**A TAREFA:**
Reproduza sem nenhuma alteração as linhas dos registros, começando na linha que contém "Here is an image. I" e terminando na última linha dos registros, com as duas incluídas. Não inclua nenhuma outra linha.
::: DADOS FORNECIDOS
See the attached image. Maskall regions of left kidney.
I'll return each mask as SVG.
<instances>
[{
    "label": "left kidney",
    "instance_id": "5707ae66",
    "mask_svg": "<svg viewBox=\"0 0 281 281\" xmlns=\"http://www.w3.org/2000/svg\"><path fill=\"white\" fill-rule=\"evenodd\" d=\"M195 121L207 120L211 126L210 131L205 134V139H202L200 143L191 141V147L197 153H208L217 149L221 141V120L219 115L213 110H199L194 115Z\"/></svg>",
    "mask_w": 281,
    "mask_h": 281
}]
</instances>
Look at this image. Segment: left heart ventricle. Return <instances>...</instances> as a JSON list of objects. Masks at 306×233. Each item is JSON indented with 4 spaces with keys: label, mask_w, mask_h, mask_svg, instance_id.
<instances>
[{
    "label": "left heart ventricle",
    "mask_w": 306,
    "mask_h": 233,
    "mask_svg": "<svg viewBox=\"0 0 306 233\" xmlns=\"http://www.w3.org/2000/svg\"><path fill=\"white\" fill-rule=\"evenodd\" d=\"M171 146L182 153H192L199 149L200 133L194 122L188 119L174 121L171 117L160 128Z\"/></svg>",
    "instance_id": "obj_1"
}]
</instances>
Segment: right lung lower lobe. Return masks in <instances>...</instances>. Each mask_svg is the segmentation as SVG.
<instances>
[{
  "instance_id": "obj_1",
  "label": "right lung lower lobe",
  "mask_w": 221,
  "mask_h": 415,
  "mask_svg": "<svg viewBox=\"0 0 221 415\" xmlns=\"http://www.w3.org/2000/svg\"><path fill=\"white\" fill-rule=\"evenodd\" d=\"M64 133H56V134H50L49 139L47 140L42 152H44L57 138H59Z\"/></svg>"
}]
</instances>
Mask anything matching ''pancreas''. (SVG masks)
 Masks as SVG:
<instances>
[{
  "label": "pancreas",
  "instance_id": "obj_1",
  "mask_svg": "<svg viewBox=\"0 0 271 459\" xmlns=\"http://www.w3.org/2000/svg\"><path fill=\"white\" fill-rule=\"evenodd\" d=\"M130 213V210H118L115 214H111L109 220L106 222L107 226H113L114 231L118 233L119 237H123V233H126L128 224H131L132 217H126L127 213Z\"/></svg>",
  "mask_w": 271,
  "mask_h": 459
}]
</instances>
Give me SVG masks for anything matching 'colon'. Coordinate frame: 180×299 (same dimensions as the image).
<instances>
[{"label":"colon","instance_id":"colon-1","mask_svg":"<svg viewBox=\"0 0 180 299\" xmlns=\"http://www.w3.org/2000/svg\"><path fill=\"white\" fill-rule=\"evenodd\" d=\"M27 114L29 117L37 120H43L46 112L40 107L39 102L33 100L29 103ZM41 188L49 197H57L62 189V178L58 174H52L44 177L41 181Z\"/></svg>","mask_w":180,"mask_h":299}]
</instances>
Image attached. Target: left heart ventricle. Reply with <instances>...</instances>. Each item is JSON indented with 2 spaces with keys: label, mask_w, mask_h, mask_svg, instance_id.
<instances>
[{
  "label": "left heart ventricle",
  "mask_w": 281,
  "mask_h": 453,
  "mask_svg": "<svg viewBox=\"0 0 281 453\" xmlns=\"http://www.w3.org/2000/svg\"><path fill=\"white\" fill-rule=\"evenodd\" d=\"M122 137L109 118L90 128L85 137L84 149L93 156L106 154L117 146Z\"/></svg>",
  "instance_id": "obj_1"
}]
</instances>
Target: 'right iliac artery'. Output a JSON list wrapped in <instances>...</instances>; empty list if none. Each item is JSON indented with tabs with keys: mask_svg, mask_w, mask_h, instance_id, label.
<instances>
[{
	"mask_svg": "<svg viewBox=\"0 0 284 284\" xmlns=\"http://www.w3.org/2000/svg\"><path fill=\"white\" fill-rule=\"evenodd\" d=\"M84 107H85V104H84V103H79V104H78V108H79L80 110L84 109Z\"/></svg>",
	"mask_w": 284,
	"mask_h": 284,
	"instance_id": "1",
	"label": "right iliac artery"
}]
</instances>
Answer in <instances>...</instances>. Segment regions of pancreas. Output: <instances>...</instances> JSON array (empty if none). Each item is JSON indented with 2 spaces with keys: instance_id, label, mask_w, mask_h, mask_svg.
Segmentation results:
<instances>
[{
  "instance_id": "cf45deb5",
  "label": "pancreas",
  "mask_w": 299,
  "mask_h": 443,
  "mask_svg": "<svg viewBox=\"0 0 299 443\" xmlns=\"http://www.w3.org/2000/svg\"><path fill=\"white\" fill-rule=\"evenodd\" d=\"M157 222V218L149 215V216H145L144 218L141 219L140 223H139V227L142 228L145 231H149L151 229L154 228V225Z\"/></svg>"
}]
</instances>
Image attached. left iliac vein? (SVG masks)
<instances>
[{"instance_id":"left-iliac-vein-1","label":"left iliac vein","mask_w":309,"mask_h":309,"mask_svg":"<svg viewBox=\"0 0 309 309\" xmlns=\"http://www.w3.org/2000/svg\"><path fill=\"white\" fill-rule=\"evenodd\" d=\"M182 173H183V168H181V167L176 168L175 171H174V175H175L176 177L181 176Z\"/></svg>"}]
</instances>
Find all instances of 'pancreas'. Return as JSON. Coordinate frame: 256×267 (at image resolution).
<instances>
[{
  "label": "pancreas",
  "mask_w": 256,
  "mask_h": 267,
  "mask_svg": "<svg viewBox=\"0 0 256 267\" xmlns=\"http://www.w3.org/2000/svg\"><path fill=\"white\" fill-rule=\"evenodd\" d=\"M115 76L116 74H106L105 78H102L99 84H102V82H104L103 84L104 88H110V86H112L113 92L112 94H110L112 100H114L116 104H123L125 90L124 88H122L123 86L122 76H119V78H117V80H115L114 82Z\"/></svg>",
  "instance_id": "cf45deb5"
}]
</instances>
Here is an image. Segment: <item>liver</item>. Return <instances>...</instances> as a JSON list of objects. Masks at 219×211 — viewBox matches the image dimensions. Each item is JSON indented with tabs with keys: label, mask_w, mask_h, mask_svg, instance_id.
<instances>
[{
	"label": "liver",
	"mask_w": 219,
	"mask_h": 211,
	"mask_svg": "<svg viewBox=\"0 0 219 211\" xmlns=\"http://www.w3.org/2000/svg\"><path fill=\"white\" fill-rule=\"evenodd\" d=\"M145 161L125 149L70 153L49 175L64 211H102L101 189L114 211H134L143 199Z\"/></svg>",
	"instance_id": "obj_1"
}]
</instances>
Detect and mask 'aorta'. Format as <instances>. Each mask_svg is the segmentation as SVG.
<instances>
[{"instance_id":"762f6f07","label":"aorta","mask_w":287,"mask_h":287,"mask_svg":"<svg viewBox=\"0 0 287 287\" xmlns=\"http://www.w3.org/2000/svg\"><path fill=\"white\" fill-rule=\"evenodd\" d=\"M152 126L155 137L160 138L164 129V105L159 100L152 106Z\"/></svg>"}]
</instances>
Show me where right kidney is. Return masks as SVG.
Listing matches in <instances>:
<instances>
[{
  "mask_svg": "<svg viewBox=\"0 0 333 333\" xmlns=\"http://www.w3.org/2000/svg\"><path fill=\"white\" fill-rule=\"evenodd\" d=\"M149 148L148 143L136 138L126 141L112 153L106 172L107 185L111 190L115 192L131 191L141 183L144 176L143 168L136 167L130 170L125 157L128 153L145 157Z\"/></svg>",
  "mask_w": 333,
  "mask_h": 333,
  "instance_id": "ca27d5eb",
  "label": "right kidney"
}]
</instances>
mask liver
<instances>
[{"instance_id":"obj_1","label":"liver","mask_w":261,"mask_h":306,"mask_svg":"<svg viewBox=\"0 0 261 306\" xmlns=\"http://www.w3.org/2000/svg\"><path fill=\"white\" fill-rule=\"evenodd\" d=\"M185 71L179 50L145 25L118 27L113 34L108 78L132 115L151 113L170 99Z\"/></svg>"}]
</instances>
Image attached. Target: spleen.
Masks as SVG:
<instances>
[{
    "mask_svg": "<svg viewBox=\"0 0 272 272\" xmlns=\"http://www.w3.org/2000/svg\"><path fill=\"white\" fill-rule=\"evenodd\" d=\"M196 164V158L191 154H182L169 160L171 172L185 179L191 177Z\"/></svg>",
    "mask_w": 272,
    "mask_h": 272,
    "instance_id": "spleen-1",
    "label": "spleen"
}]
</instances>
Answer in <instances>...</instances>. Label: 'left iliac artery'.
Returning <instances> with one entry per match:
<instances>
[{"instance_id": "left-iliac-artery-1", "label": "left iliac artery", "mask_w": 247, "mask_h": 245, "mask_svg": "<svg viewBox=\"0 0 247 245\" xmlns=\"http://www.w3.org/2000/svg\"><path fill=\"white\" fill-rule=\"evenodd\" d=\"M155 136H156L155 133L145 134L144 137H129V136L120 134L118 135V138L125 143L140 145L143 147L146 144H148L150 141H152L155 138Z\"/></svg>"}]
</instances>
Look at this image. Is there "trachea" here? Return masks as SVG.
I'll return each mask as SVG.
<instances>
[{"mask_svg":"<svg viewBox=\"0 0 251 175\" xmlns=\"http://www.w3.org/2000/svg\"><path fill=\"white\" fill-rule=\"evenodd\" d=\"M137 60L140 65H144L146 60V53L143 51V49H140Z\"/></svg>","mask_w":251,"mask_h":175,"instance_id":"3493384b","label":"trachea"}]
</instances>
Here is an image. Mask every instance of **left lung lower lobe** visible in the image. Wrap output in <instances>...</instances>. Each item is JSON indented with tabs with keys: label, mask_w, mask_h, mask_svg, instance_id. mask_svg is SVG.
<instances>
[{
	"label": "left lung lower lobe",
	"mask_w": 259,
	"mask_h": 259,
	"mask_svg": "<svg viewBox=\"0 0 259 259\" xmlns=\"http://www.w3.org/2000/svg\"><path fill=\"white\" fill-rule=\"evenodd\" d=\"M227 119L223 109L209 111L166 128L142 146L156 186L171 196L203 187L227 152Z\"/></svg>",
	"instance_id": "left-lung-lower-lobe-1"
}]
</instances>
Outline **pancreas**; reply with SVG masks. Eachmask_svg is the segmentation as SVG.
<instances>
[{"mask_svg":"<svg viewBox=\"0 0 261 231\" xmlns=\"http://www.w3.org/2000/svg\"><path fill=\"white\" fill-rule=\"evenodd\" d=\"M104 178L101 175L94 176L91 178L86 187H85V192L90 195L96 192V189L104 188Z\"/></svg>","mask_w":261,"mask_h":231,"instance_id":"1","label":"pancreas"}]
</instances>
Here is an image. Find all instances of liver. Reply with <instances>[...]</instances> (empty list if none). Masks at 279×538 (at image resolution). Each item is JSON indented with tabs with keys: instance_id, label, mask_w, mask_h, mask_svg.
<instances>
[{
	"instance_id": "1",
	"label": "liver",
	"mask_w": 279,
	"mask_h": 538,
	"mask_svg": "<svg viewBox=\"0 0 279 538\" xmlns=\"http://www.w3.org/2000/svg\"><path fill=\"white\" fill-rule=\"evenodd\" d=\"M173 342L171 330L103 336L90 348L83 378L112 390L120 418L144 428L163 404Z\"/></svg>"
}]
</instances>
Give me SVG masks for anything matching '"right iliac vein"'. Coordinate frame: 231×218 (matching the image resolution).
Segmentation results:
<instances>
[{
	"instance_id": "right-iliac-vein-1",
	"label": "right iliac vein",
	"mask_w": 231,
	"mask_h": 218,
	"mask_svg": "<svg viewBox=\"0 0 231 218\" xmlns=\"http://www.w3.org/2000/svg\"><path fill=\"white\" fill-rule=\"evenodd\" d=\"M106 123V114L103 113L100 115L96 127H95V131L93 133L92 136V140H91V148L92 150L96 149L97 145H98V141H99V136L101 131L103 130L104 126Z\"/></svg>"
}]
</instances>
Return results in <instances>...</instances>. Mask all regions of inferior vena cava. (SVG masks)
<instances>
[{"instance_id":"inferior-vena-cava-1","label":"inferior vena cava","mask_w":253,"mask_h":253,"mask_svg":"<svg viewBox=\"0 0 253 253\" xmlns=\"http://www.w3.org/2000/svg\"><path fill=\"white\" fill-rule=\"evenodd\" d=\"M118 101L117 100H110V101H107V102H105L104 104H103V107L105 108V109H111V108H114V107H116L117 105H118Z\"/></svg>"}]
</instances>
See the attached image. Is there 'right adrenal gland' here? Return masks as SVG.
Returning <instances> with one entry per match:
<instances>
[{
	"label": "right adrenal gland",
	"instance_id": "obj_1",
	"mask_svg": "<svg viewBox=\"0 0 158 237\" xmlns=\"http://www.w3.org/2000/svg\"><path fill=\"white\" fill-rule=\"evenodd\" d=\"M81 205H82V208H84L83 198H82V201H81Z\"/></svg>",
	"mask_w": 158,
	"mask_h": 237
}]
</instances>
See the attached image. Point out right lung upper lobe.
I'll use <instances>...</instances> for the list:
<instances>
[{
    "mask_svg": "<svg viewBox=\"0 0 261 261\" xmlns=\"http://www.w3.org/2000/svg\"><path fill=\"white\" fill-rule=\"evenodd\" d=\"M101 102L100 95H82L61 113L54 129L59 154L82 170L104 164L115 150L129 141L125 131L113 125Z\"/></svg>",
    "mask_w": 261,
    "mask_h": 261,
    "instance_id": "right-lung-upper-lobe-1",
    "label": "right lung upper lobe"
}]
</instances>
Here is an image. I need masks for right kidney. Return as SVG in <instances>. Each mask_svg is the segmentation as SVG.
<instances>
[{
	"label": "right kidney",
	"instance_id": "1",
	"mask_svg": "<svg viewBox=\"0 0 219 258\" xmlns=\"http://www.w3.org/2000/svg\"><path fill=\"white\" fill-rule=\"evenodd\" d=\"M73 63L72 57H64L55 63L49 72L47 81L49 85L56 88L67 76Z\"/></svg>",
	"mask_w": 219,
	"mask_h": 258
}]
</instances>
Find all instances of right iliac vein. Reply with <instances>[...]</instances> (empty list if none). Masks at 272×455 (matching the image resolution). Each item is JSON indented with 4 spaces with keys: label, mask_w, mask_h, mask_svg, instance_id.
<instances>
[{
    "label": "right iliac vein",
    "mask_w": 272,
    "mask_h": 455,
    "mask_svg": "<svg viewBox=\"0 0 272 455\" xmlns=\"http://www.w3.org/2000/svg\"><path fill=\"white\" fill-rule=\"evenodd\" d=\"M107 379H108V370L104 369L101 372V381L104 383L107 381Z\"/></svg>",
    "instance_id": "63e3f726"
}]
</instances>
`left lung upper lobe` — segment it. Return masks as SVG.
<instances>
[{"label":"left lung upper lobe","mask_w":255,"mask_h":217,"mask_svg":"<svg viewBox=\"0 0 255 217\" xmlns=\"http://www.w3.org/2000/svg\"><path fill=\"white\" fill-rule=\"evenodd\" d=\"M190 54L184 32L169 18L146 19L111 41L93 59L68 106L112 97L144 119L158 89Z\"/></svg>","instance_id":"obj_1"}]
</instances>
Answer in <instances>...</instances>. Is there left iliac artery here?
::::::
**RESPOSTA FINAL:**
Here is an image. I need masks for right kidney. Return as SVG in <instances>. Each mask_svg is the segmentation as SVG.
<instances>
[{
	"label": "right kidney",
	"instance_id": "1",
	"mask_svg": "<svg viewBox=\"0 0 219 258\" xmlns=\"http://www.w3.org/2000/svg\"><path fill=\"white\" fill-rule=\"evenodd\" d=\"M73 63L72 57H64L55 63L49 72L47 81L49 85L56 88L67 76Z\"/></svg>",
	"mask_w": 219,
	"mask_h": 258
}]
</instances>
Find all instances of right iliac vein. Reply with <instances>[...]</instances> (empty list if none). Masks at 272×455 (matching the image resolution). Each item is JSON indented with 4 spaces with keys: label, mask_w, mask_h, mask_svg, instance_id.
<instances>
[{
    "label": "right iliac vein",
    "mask_w": 272,
    "mask_h": 455,
    "mask_svg": "<svg viewBox=\"0 0 272 455\" xmlns=\"http://www.w3.org/2000/svg\"><path fill=\"white\" fill-rule=\"evenodd\" d=\"M107 379H108V370L104 369L101 372V381L104 383L107 381Z\"/></svg>",
    "instance_id": "63e3f726"
}]
</instances>
`left lung upper lobe` — segment it. Return masks as SVG.
<instances>
[{"label":"left lung upper lobe","mask_w":255,"mask_h":217,"mask_svg":"<svg viewBox=\"0 0 255 217\" xmlns=\"http://www.w3.org/2000/svg\"><path fill=\"white\" fill-rule=\"evenodd\" d=\"M190 54L184 32L169 18L146 19L111 41L93 59L68 106L112 97L144 119L158 89Z\"/></svg>","instance_id":"obj_1"}]
</instances>
Answer in <instances>...</instances>. Is there left iliac artery here?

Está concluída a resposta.